Dans la salle de conférence de la Maison de l’Archéologie, Mme Esther Wolff, égyptologue, Musée et Jardin botaniques cantonaux vaudois, Lausanne, nous présente le samedi 8 octobre 2016 à 14h30 Le jardin des Pharaons. Archéologie et botanique, regards croisés.

Les anciens Egyptiens furent les premiers à représenter les jardins dans leurs palais et dans leurs tombes. Ces représentations datent toutes du Nouvel Empire et c’est en grande partie grâce à elles que nous connaissons l’organisation des jardins égyptiens et les végétaux qui y étaient cultivés. Les vestiges archéologiques confirment que leur structure correspondait aux représentations.
Le jardin égyptien, difficile à cultiver sous un climat aussi aride, était l’apanage des élites : pharaons, temples, notables. Sa conception était soumise à des règles très codifiées qui répondaient à la fois à des besoins logistiques mais aussi à des exigences religieuses et sociales. Pour les pharaons, il était un lieu d’agrément mais aussi un signe de leur pouvoir sur les contrées conquises, concrétisé par l’acclimatation de nouvelles espèces ramenées lors d’expéditions militaires ; pour les temples, il permettait de plaire à la divinité et de lui offrir des offrandes quotidiennes de fleurs et de légumes ; pour les élites, il était un marqueur social. Mais le jardin était aussi un lieu de rencontres amoureuses, de plaisir et de fêtes, chéri par les anciens Egyptiens.
Ce sont toutes ces facettes que les Musée et Jardin botaniques cantonaux vaudois de Lausanne ont décidé de mettre en valeur dans leur exposition temporaire intitulée Le jardin des pharaons. Archéologie et botanique, regards croisés, qui a lieu du 20 mai au 30 octobre 2016. Cette exposition présente des plantes cultivées en ancienne Egypte ainsi qu’une reconstitution d’un jardin égyptien dans le Jardin botanique. Le Musée expose des fragments de parures végétales trouvées lors de fouilles archéologiques ainsi que des objets funéraires représentant des végétaux. L’exposition décrit également le lien existant entre égyptologues et archéobotanistes depuis la fin du XIXe siècle, lien qui a permis le prélèvement, l’étude et la conservation des restes végétaux retrouvés en ancienne Egypte.

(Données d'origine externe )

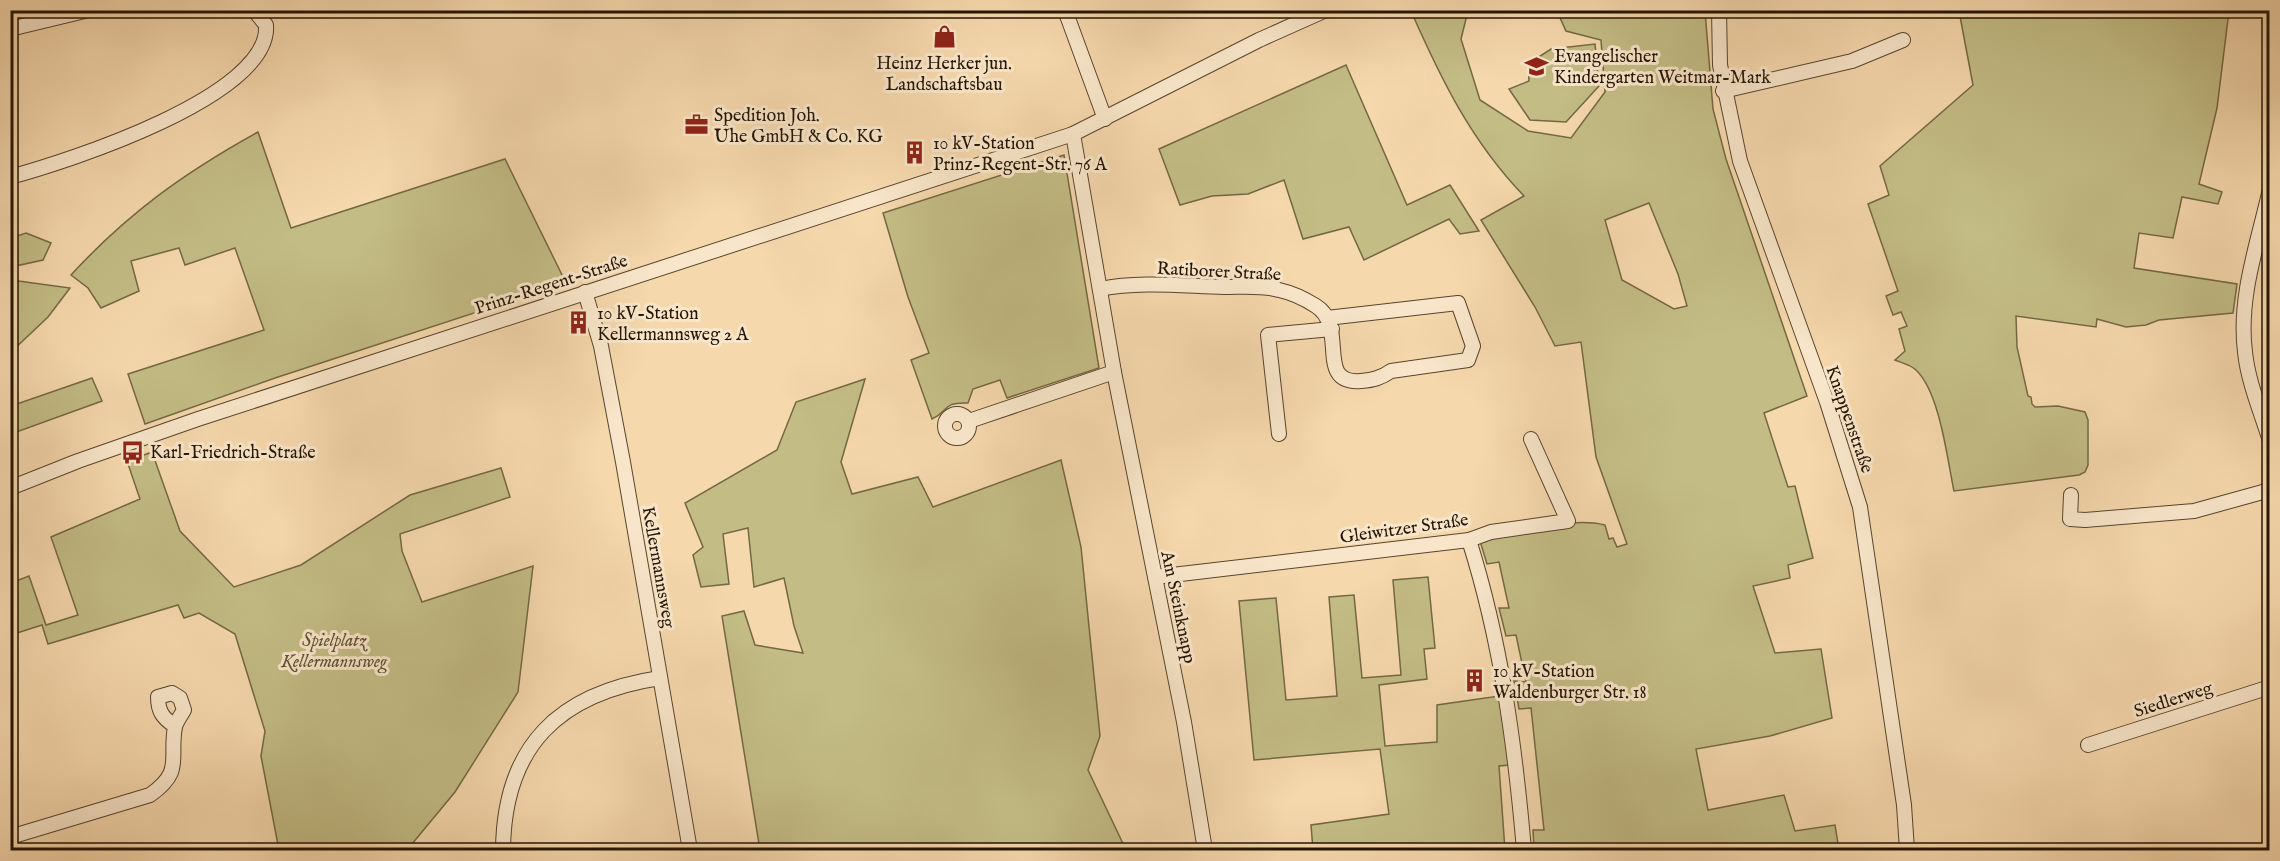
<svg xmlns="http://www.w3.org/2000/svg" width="2280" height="861" viewBox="0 0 2280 861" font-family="'IM FELL English',serif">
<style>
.green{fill:#c3bc85;stroke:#746844;stroke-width:1.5;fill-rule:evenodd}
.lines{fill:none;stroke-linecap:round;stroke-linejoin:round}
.street-casing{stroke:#58452d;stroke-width:16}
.street{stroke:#f9e6ca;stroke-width:14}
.labels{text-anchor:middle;stroke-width:6;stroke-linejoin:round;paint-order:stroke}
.poi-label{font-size:18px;fill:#241402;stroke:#f9e6ca;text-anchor:start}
.street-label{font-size:18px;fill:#241402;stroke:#f9e6ca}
.park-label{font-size:18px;font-style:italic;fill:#5c4f30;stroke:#f9e6ca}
</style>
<rect width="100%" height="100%" fill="#f6d8ad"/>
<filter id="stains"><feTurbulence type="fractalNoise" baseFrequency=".00333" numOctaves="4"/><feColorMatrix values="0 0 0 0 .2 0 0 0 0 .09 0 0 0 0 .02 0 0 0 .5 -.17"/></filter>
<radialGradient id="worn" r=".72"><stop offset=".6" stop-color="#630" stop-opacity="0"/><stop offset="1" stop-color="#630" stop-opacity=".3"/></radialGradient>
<!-- green -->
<g class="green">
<path d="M1411 11H1468L1461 39 1480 100 1528 131 1571 138 1605 92 1601 40 1566 31 1557 11H1705L1713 109 1726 159 1807 396 1764 413 1788 487 1795 486 1813 558 1788 565 1790 578 1753 586 1775 653 1821 649 1832 718 1770 736 1696 749 1708 810 1784 795 1795 831 1835 825 1839 850 1534 849 1533 830H1544L1531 708 1519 709 1514 681 1526 682 1516 635 1506 636 1499 608H1509L1499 562 1487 564 1480 541C1516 534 1569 516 1605 525L1609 539 1613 538 1617 547 1627 544 1596 457 1581 342 1555 346 1535 307 1481 220 1524 196C1471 141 1441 79 1411 11ZM1649 203 1678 274 1687 306 1674 309 1622 280 1605 220Z"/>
<path d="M1959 11H2229L2217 108 2199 184 2222 192 2218 204 2182 197 2173 238 2139 233 2134 268 2237 284 2233 313 2159 320 2146 325 2126 327 2097 319 2096 327 2016 316 2017 347 2028 396 2031 397 2032 404 2035 407 2058 406 2085 412 2088 420V465L2085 472 2079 475 1954 491C1947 458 1940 393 1916 370 1911 365 1902 363 1895 360L1905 351 1899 329 1907 326 1901 312 1893 315 1886 296 1898 291 1868 204 1889 195 1880 166 1973 85Z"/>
<polygon points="1595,44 1599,86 1566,122 1530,120 1509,89 1529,81 1528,64 1551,49"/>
<polygon points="1346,65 1407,205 1450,185 1479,231 1460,234 1449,219 1364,260 1349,227 1303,239 1284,180 1248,194 1212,196 1180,205 1159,149"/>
<path d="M258 132 291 228 505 159 566 283 275 378 145 424 128 374 264 330 235 248 185 265 179 248 131 261 139 291 101 308 88 288 71 275C128 213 184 173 258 132Z"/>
<path d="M1064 155 1099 368 1007 398 1000 380 973 389 968 403C941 402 950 411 932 419L911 360 929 353 908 297 883 213Z"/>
<polygon points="26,233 51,243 43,260 11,267 11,238"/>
<polygon points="11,280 70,288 48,317 11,352"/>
<polygon points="92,378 102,401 11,434 11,406"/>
<polygon points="865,379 841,462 852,494 918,477 933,507 1061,460 1081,547 1100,736 1088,770 1126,850 760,850 722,616 744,611 755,645 803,653 794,626 784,578 754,587 748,528 723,534 729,584 701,587 693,555 703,547 685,503 777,450 796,402"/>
<polygon points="152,452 180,531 234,587 301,565 410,495 501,468 510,497 400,534 402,551 422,602 533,566 518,692 455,792 407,850 279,850 261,756 265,731 235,634 199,613 184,618 178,605 48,644 42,625 14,634 11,583 29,576 46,625 78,615 51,537 140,499 127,461"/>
<polygon points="1428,577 1435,648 1424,649 1427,679 1379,685 1385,746 1437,742 1437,705 1499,696 1510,765 1499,766 1505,850 1313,850 1311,825 1389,814 1380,749 1254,760 1239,601 1276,598 1286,700 1337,696 1329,597 1354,595 1362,678 1401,675 1393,580"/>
</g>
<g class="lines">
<defs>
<g id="street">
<polyline points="1065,10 1105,119"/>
<polyline points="1719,10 1720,65 1740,161 1827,402 1860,507 1904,805 1907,850"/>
<polyline points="10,29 89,10"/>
<polyline points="1723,91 1852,61 1903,40"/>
<polyline points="1073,134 1114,372 1184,722 1205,850"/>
<path d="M10 177C66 162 272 96 266 25L254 10"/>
<path d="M2270 189C2258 243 2238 297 2245 352 2248 382 2261 412 2270 441"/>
<path d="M1100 289C1140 281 1183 286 1224 287 1242 287 1262 285 1279 290 1293 293 1305 299 1316 306 1349 327 1314 385 1361 381 1373 380 1381 378 1391 371L1468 360 1473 346 1458 303 1327 318"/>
<polyline points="585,292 601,346 623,462 690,850"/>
<circle cx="957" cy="426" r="12"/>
<polyline points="969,421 1114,372"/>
<polyline points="1279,434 1268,335 1332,329"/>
<polyline points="10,488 78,461 198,419 1073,134 1259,40 1326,10"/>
<polyline points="2071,495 2070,519 2085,520 2194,511 2270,490"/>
<path d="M1469 540C1501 641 1515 745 1524 850"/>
<polyline points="1155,577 1469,540 1491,532 1568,521 1531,439"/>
<polyline points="2088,745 2270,687"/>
<path d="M10 837 150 795C184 771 169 759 175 727 176 722 181 715 184 710L180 698 172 693 158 697C158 712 163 718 175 726"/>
<path d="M503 850C504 746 559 693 660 678"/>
</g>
</defs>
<!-- street casing -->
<use href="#street" class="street-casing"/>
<!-- street -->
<use href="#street" class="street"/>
</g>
<!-- icons -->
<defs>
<symbol id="shop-bare" viewBox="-9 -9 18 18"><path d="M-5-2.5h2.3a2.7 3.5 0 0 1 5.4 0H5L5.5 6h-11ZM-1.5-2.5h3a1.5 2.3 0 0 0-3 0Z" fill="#8f2418" stroke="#f9e6ca" stroke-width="2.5" paint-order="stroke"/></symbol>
<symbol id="school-bare" viewBox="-9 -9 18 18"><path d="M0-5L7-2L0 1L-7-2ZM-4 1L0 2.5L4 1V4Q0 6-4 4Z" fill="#8f2418" stroke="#f9e6ca" stroke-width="2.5" paint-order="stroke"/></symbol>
<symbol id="office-bare" viewBox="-9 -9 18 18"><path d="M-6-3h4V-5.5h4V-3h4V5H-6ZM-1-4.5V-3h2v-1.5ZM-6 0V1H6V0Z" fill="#8f2418" stroke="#f9e6ca" stroke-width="2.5" paint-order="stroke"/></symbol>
<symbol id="building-bare" viewBox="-9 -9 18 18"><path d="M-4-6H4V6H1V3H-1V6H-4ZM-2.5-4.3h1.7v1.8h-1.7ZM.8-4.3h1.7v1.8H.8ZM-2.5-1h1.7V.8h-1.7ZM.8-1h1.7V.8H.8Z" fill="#8f2418" stroke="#f9e6ca" stroke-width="2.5" paint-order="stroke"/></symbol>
<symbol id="bus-bare" viewBox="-9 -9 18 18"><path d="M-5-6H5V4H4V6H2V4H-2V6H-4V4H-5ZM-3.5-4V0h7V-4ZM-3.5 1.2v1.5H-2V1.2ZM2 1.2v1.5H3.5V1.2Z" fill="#8f2418" stroke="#f9e6ca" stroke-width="2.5" paint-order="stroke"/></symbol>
</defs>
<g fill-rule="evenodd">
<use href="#shop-bare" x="928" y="20" width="33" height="33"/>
<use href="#school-bare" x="1520" y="50" width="33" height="33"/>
<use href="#office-bare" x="680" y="108" width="33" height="33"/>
<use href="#building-bare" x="898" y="136" width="33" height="33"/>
<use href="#building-bare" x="562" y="306" width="33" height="33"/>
<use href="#bus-bare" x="116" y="436" width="33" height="33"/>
<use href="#building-bare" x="1458" y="664" width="33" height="33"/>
</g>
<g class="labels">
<!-- poi labels -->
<g class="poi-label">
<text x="1554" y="62">Evangelischer<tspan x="1554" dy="21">Kindergarten Weitmar-Mark</tspan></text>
<text x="944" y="69" text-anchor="middle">Heinz Herker jun.<tspan x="944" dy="21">Landschaftsbau</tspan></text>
<text x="714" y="121">Spedition Joh.<tspan x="714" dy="21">Uhe GmbH &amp; Co. KG</tspan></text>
<text x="933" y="149">10 kV-Station<tspan x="933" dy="21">Prinz-Regent-Str. 76 A</tspan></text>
<text x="597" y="319">10 kV-Station<tspan x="597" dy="21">Kellermannsweg 2 A</tspan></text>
<text x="150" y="458">Karl-Friedrich-Straße</text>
<text x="1493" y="677">10 kV-Station<tspan x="1493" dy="21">Waldenburger Str. 18</tspan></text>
</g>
<!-- street labels -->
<g class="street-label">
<text transform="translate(1219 271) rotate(3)" y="6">Ratiborer Straße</text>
<text transform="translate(551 284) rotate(-18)" y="6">Prinz-Regent-Straße</text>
<text transform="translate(1850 419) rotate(71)" y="6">Knappenstraße</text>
<text transform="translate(1404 528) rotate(-8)" y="6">Gleiwitzer Straße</text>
<text transform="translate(659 567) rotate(80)" y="6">Kellermannsweg</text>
<text transform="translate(1179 607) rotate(78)" y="6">Am Steinknapp</text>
<text transform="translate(2173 699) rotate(-18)" y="6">Siedlerweg</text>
</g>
<!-- park labels -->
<g class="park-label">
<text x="334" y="646">Spielplatz<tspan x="334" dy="21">Kellermannsweg</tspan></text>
</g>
</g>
<!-- margin -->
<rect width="2280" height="861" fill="none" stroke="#f6d8ad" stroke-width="36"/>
<rect x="12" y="12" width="2256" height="837" fill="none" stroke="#241402" stroke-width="3"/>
<rect x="18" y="18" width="2244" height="825" fill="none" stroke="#241402" stroke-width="1.5"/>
<rect width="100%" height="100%" filter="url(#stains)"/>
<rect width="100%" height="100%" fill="url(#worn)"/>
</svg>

Ces vestiges nous renseignent sur les plantes connues par les anciens Egyptiens et sur leur utilisation dans l’élaboration de parures végétales et d’arrangements floraux. Enfin, la dernière partie de l’exposition compare la Vallée du Nil du Nouvel Empire avec la Vallée du Rhône de l’Âge du Bronze, et les replace dans leur contexte climatique, pour nous renvoyer au monde occidental actuel dans une perspective de changements climatiques rapides.